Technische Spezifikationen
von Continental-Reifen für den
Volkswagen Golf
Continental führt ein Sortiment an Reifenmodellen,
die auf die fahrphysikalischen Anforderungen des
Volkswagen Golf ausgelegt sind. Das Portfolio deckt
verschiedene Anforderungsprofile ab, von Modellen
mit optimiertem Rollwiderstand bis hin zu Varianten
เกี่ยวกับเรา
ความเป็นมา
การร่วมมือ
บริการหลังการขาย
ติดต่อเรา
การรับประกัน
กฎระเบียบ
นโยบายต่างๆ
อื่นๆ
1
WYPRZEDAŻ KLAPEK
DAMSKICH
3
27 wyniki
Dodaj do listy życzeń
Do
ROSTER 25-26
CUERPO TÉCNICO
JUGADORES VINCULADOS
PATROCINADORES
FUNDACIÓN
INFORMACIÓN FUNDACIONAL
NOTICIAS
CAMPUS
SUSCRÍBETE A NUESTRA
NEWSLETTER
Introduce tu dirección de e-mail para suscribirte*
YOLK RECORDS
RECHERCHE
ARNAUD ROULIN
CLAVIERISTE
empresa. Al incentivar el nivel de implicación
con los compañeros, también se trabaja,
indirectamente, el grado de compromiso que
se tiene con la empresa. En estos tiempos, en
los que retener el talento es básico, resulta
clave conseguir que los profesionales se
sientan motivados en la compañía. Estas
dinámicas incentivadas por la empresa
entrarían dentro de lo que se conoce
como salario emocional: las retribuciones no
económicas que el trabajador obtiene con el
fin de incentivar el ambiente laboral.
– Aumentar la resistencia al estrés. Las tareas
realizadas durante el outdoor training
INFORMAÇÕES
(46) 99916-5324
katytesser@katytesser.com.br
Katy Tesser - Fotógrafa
━━━━━━━━━━━━━━━━━━━━━━━━━━━━━━
Work order: Collect each line from the entries above that contains the word "incentivar", and copy those lines without changes.

Solution to the exercise:
empresa. Al incentivar el nivel de implicación
fin de incentivar el ambiente laboral.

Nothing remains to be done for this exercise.